***** 抜粋 *****

天国に召される時が近いとヒョコリ顔を出された時も、「あのね、私ね、一度死んだんだよ。魂は身体から抜けていったんだよ。痛みもなくて,とても楽になったから,心配しないでね」と、いつものちょっと甘えたような声でささやいた。
それから、「一度、死んで幽体、離脱するとね、こゆさんの秘密も全部、見えちゃうんだよー」と怖いこともいう。
今日、GKというギャラリーに行ったら、なぜか、本人がまだ生きているんじゃないかと思うような気がしたが、やはり、もう二度と会えないという事実に気がついた。
ダリは、自分のことをダリは死ぬのかと問いかけ、しかし,神はそれを許さない、と日記に書き残しているように、何人もいずれ、死にゆくのである。
何故,絵が好きなのか?というと、死ぬのが怖いからなのかもしれず、愛する人と別れるのが悲しいからなのかもしれず、かなわない夢のような世界を夢想する人間の悲しい性なのだろう。

2008.9. 8.Mon

「大田和あさぎさんは、パリに住んでいるんですよ。」とある評論家に紹介。
すると、彼は、あさぎさんをじっと見て、「僕には日本人にしか見えない」と更に見つめるので「正真正銘の,日本人です」と一言。
栗色風の髪に,色白のほっそりした顔立ちで、西洋の人形みたいだ。
あさぎさんは、パリに渡り、三年目を迎える。アーティストビザで、留学し、絵を描いているが、パリは物価が日本の倍で、作品が売れても、税金も高いため、生活は苦しいという。

***** 資料一覧 *****

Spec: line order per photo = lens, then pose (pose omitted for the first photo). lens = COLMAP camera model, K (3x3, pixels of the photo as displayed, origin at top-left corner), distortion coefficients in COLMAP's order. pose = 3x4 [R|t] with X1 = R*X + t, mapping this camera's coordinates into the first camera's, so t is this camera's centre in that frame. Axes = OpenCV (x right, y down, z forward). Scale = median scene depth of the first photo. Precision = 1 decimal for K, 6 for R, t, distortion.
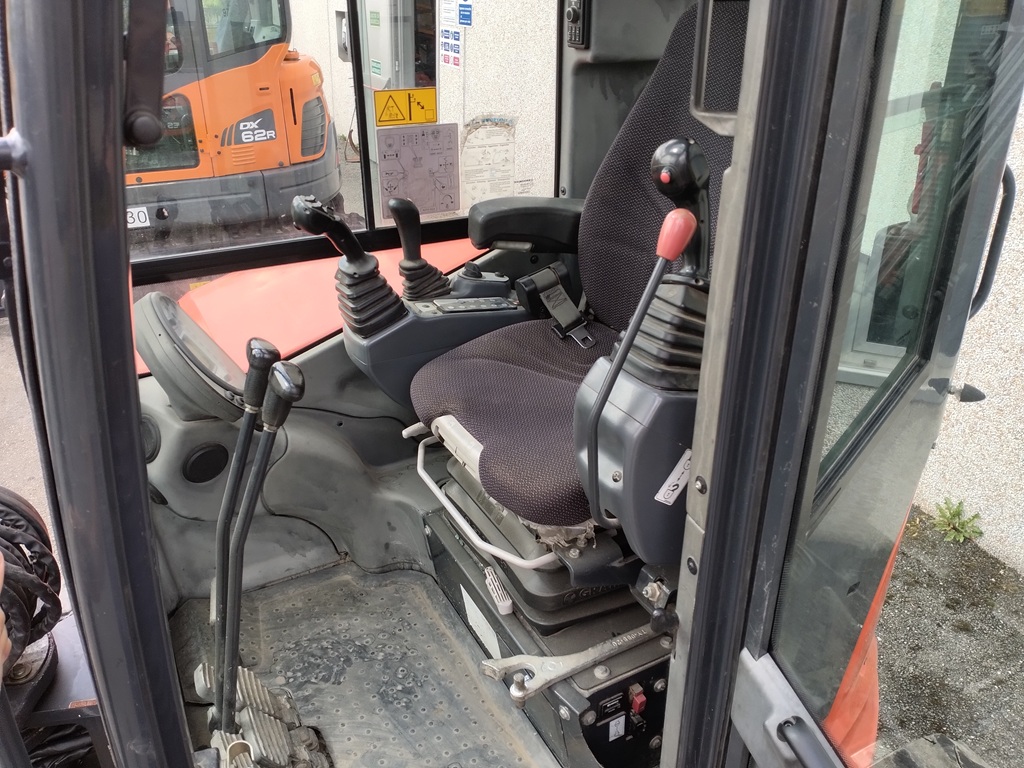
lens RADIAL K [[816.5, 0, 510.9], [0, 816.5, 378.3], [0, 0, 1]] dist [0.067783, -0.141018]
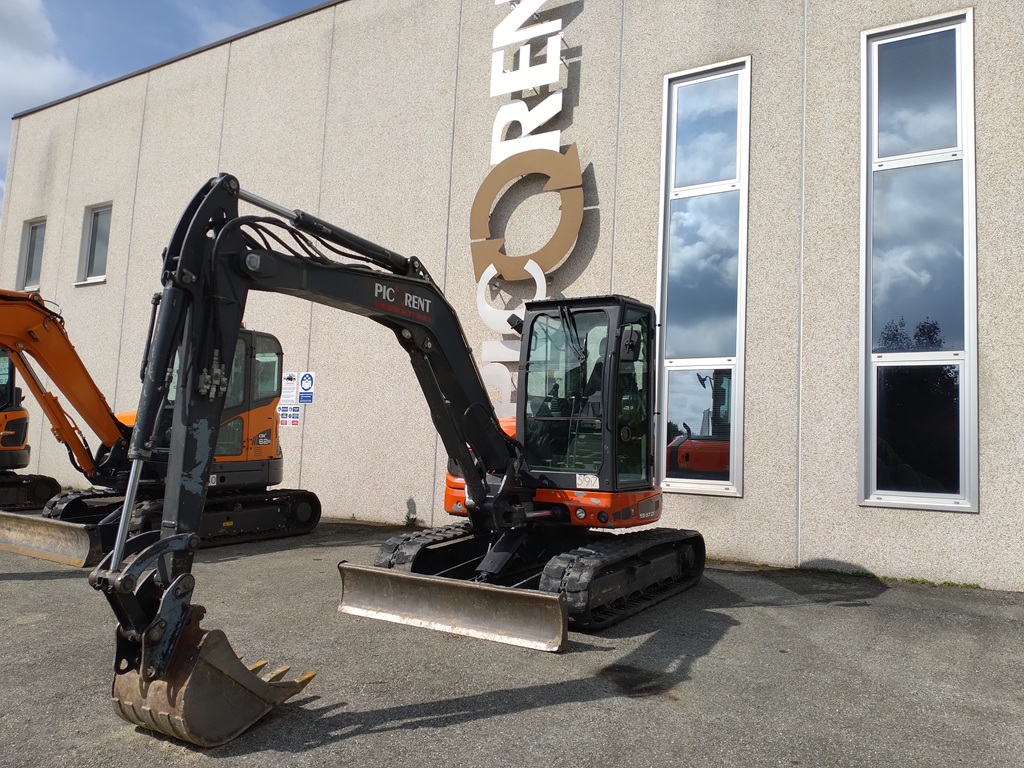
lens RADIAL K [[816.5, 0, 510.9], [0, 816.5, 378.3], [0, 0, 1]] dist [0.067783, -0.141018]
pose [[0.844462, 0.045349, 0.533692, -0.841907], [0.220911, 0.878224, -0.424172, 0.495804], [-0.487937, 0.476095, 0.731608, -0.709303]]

*****
***** 資料一覧 *****

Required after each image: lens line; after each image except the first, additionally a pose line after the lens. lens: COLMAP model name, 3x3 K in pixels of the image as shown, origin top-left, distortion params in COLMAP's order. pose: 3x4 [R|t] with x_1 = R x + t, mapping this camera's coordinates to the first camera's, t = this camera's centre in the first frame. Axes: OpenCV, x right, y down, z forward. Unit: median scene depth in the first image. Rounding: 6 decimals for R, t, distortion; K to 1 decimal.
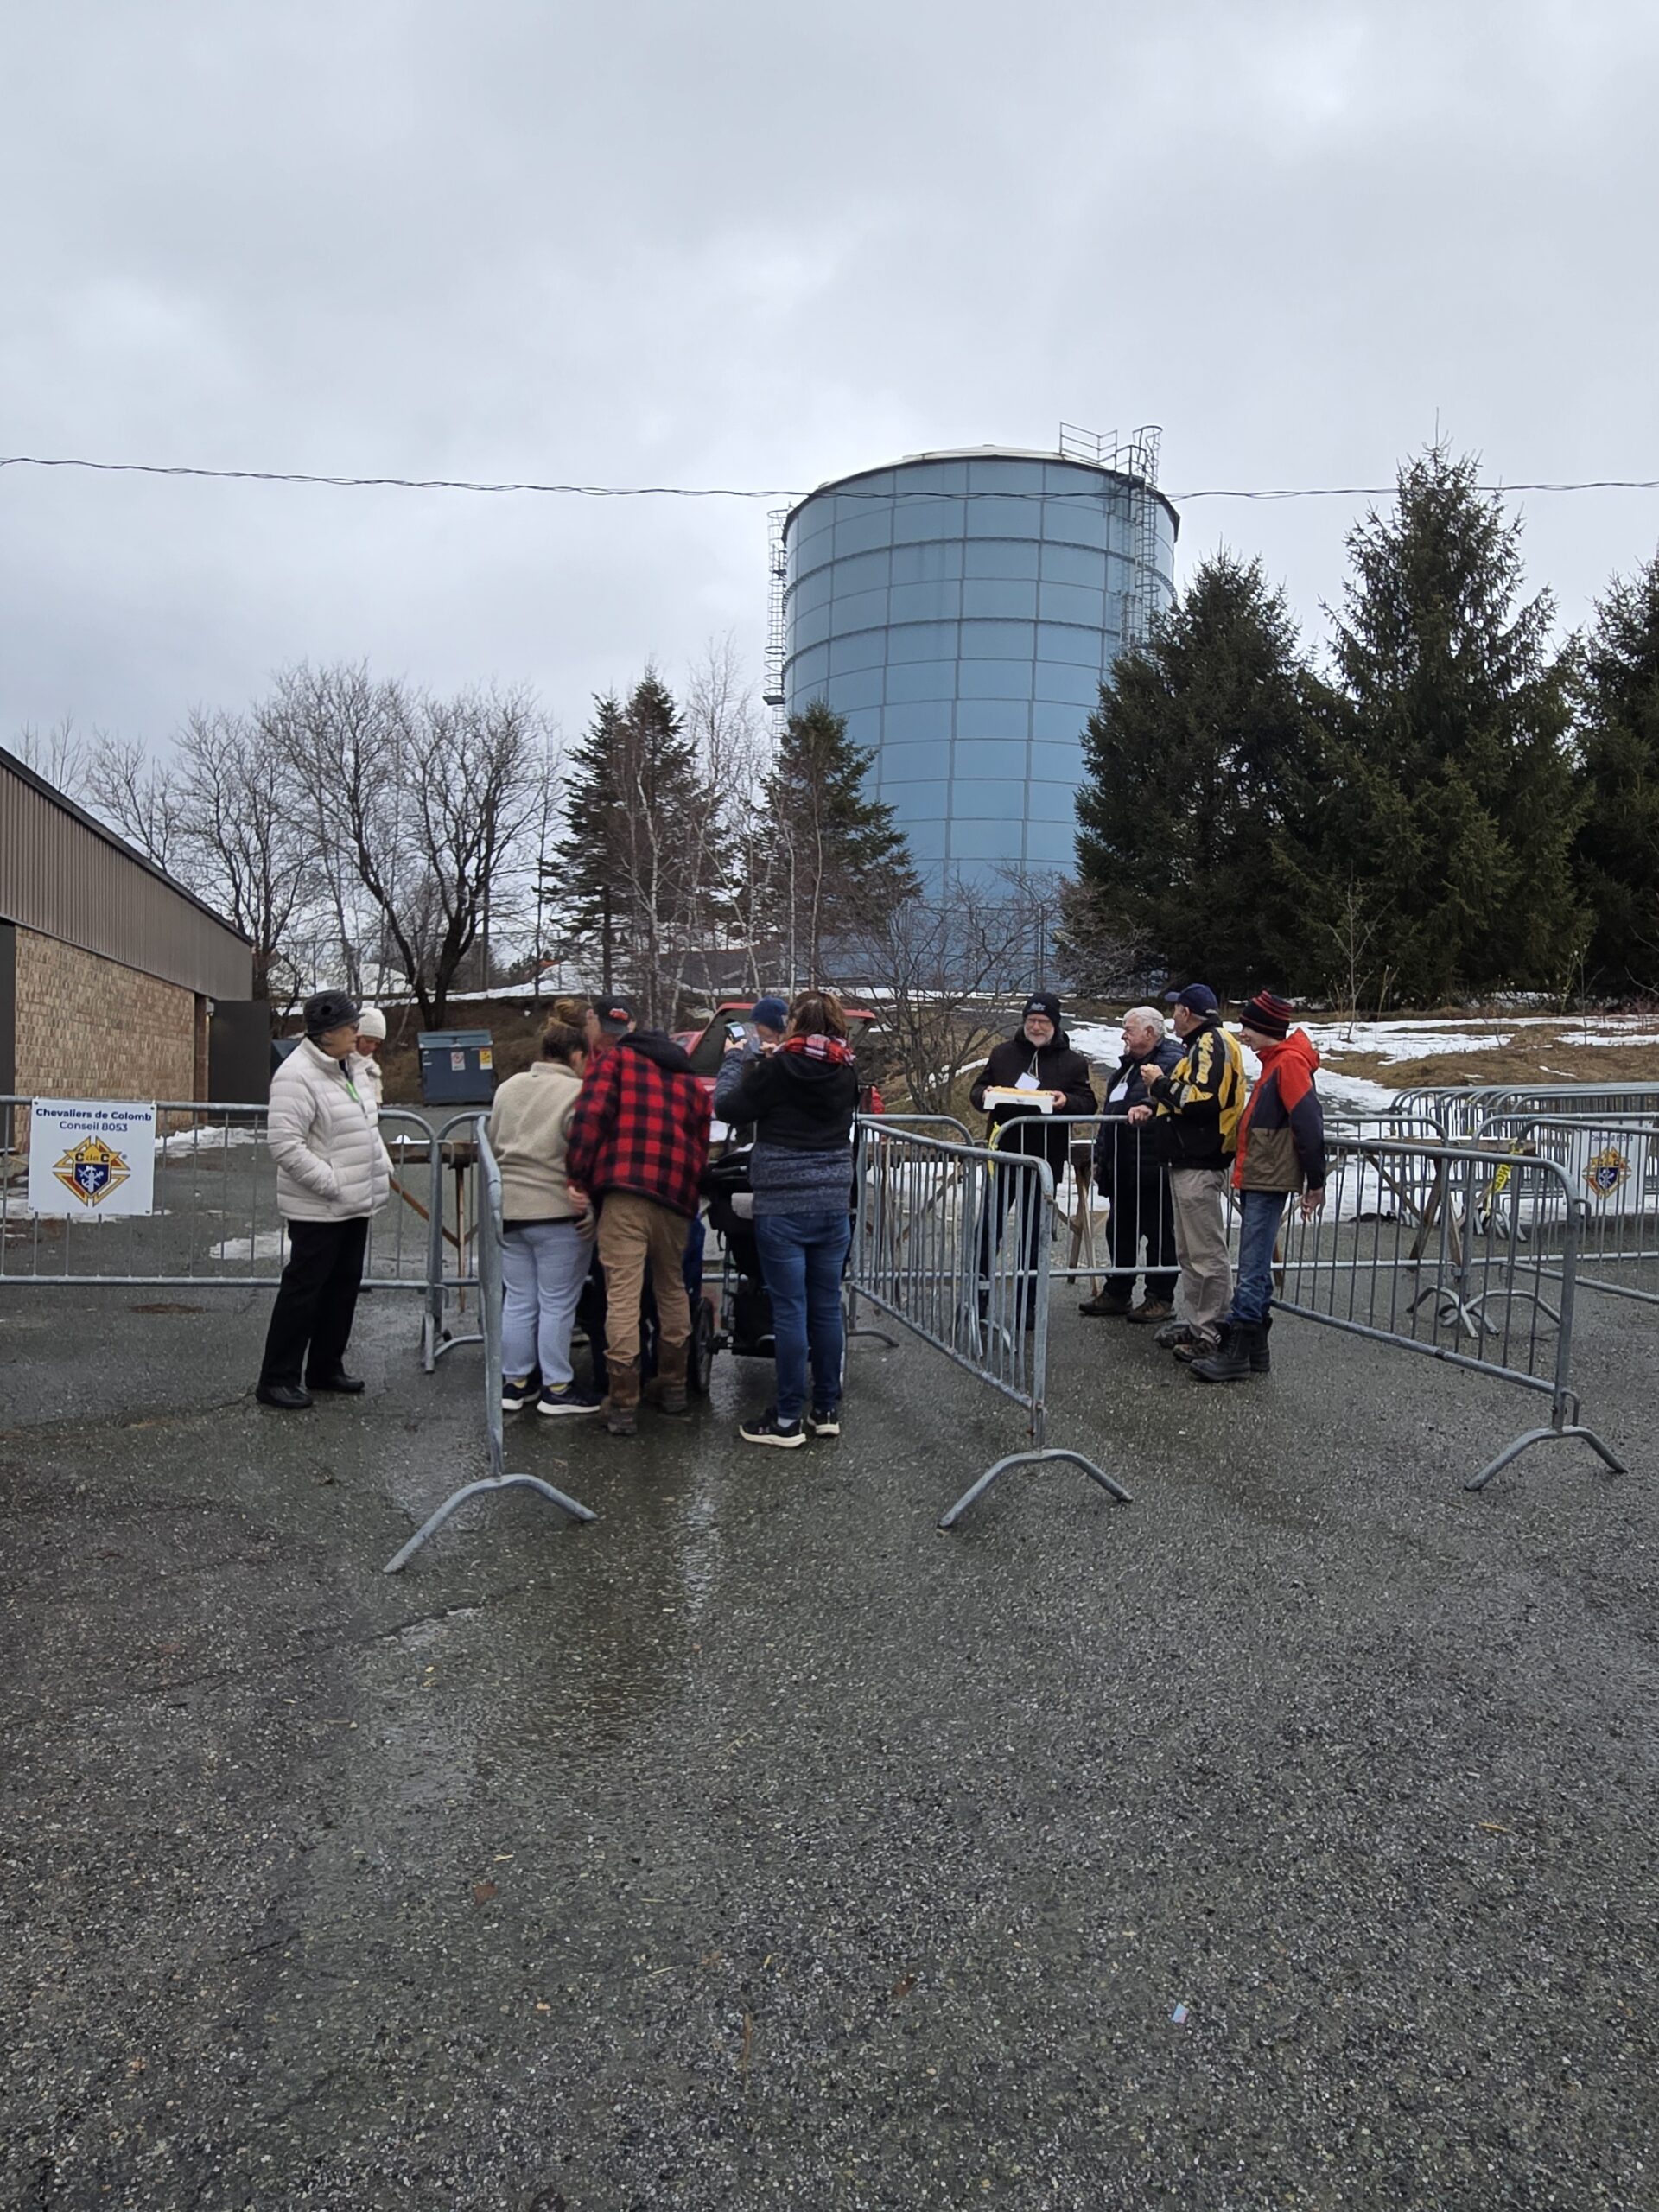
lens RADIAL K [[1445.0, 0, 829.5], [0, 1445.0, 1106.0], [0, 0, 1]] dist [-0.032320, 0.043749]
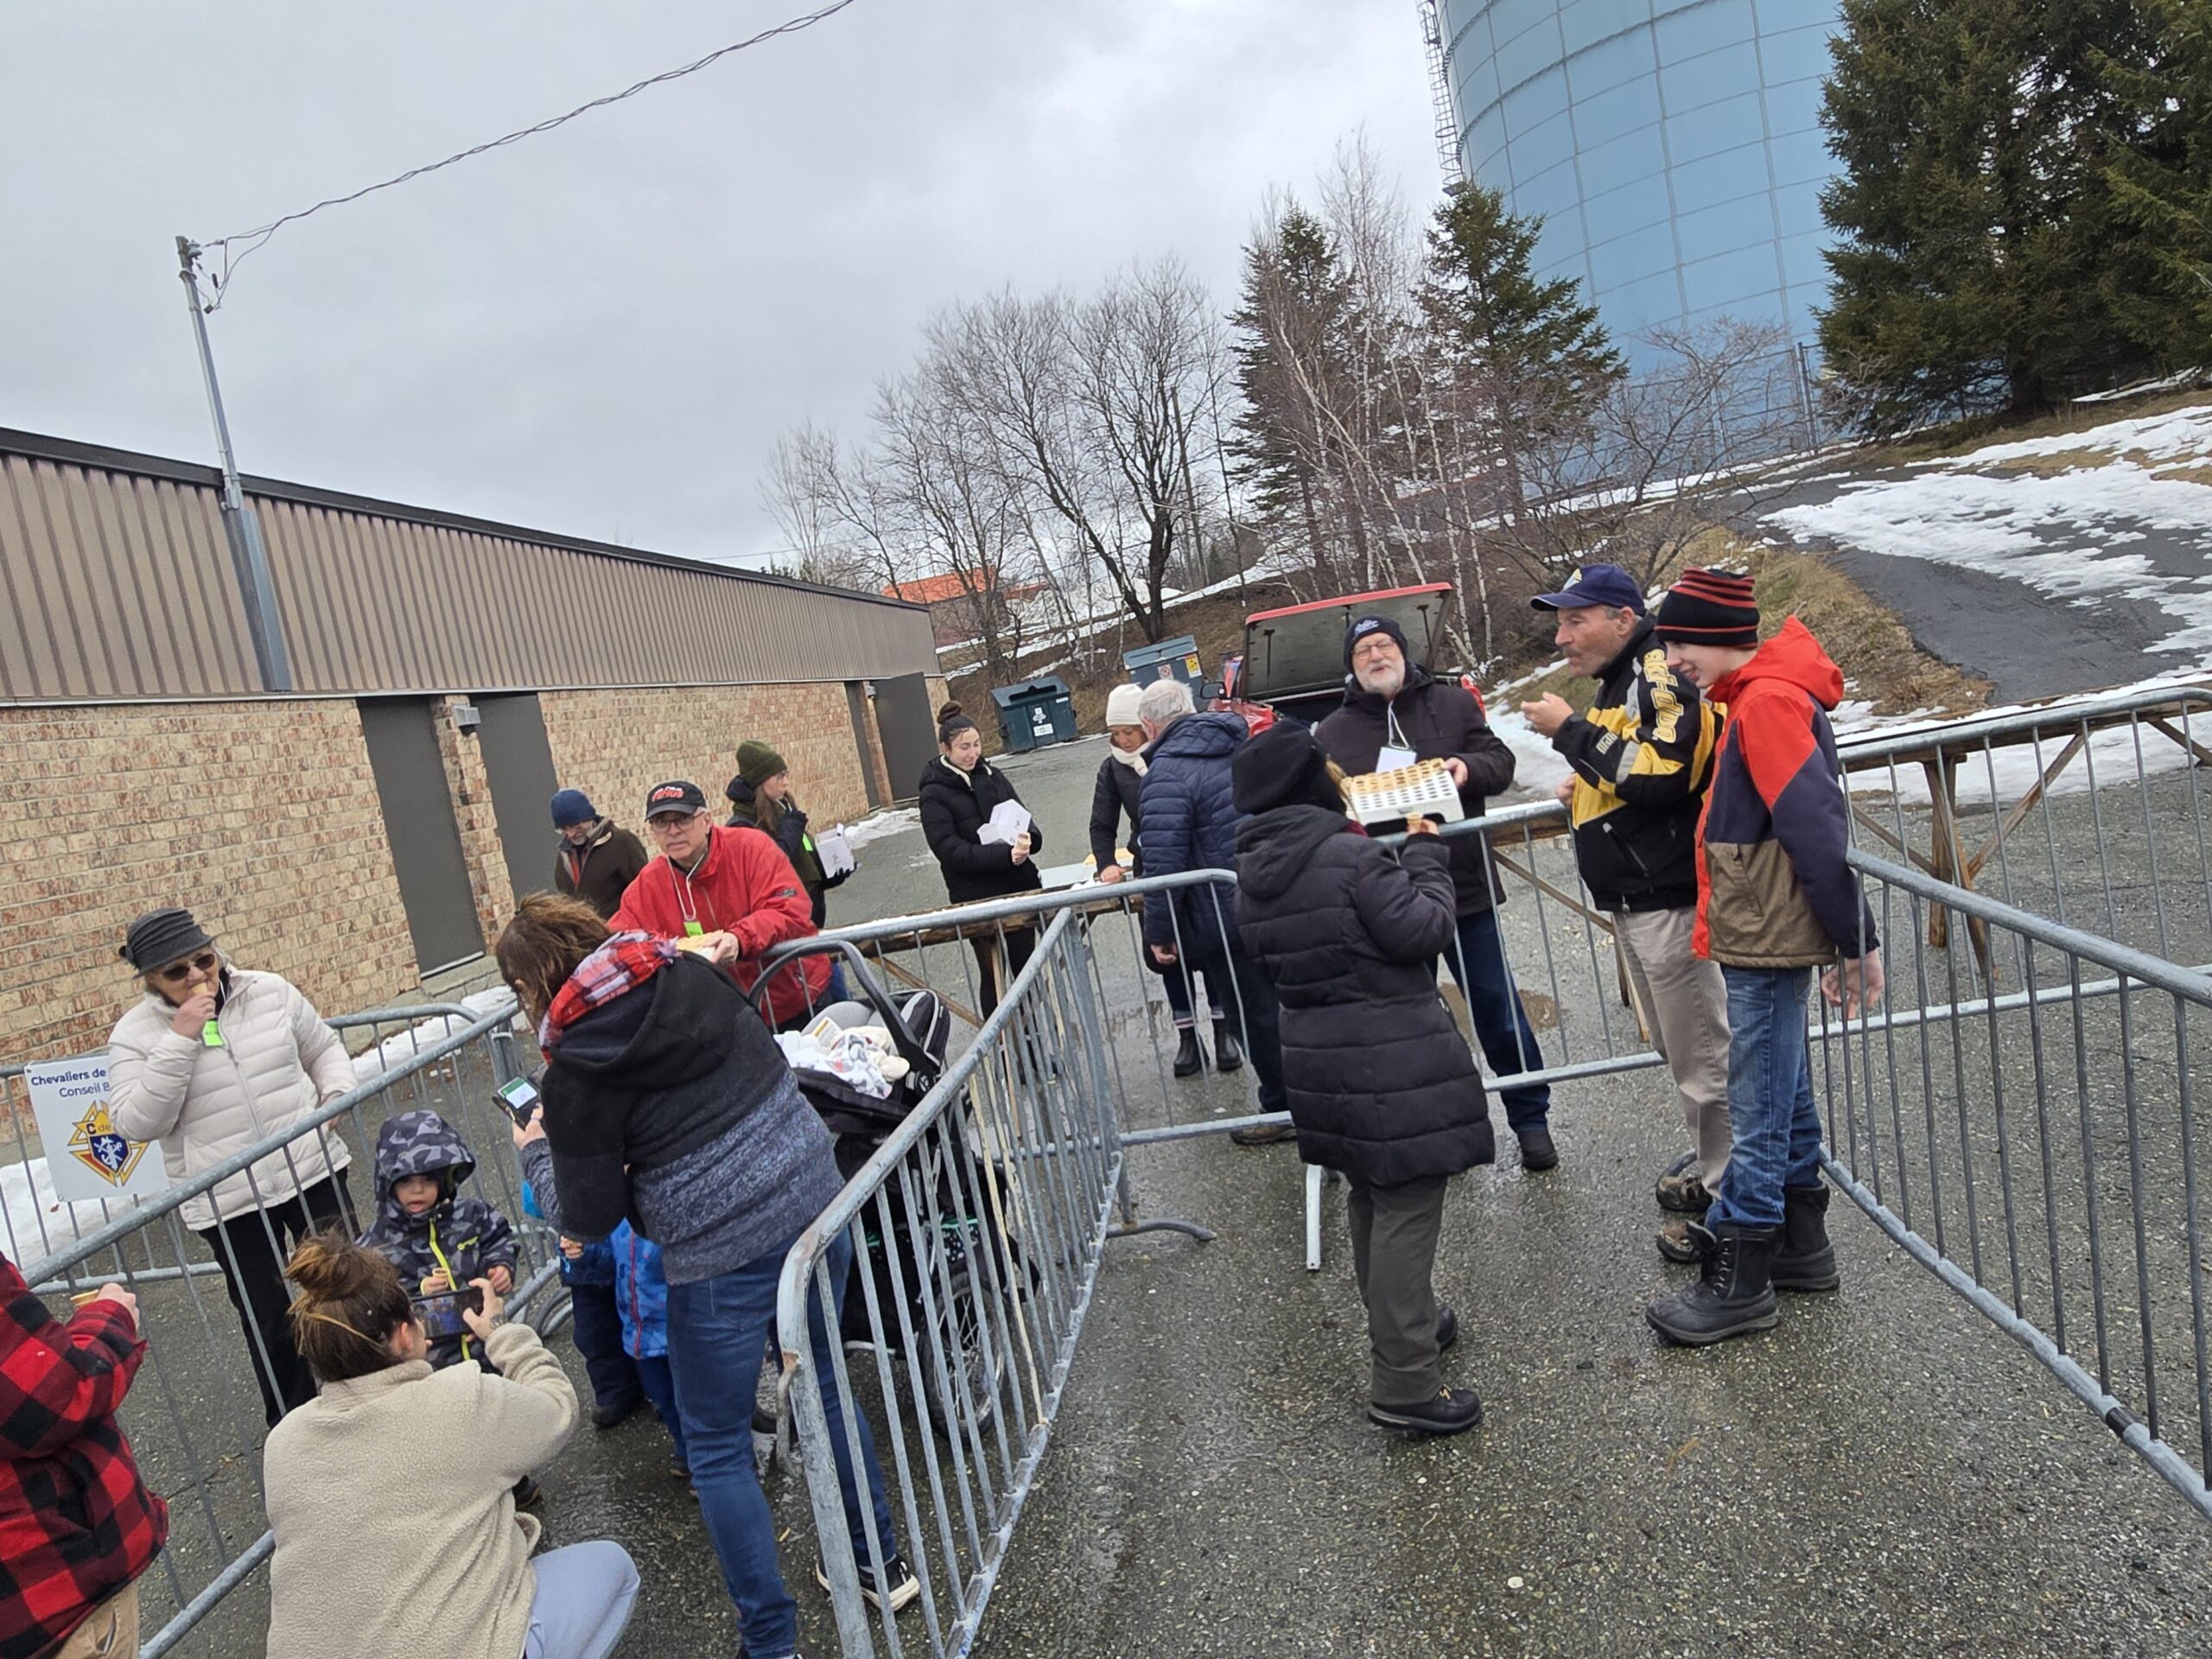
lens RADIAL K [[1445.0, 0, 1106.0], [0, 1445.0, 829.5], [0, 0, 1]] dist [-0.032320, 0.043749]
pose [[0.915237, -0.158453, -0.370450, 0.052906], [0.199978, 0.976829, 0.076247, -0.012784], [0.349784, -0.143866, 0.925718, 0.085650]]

*****

(取り組む課題)
(1) 抜粋によると、大田和あさぎさんはパリに渡って何年目を迎えますか。
(2) 次の(a)〜(c)の文が抜粋の内容と合っているかどうか、それぞれ「はい」か「いいえ」で答え、判断の根拠となる抜粋の言葉をそのまま引用しなさい。
(a) パリの物価は日本の倍である。
(b) あさぎさんは観光ビザでパリに滞在している。
(c) 評論家は、あさぎさんが日本人には見えないと言った。
ここに示した資料は、抜粋とは関わりのない別の資料です。

(課題の解答)
(1) 三年目です。

(2)
(a) はい。「パリは物価が日本の倍で」
(b) いいえ。「アーティストビザで、留学し」
(c) いいえ。「僕には日本人にしか見えない」